**What needs to be done**
Put every line of the items below into a JSON list of strings, one string per line, with blank lines left out.

--- Start ---

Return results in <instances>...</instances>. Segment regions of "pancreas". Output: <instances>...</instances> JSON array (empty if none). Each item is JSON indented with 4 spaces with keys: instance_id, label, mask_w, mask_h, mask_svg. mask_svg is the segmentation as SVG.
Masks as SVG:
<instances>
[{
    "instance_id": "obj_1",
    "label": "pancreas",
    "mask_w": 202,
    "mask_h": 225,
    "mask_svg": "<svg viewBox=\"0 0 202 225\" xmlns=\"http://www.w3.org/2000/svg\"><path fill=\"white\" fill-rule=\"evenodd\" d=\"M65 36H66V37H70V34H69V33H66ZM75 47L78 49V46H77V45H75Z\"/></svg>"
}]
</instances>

--- End ---

**Written response**
[
  "Return results in <instances>...</instances>. Segment regions of \"pancreas\". Output: <instances>...</instances> JSON array (empty if none). Each item is JSON indented with 4 spaces with keys: instance_id, label, mask_w, mask_h, mask_svg. mask_svg is the segmentation as SVG.",
  "Masks as SVG:",
  "<instances>",
  "[{",
  "    \"instance_id\": \"obj_1\",",
  "    \"label\": \"pancreas\",",
  "    \"mask_w\": 202,",
  "    \"mask_h\": 225,",
  "    \"mask_svg\": \"<svg viewBox=\\\"0 0 202 225\\\" xmlns=\\\"http://www.w3.org/2000/svg\\\"><path fill=\\\"white\\\" fill-rule=\\\"evenodd\\\" d=\\\"M65 36H66V37H70V34H69V33H66ZM75 47L78 49V46H77V45H75Z\\\"/></svg>\"",
  "}]",
  "</instances>"
]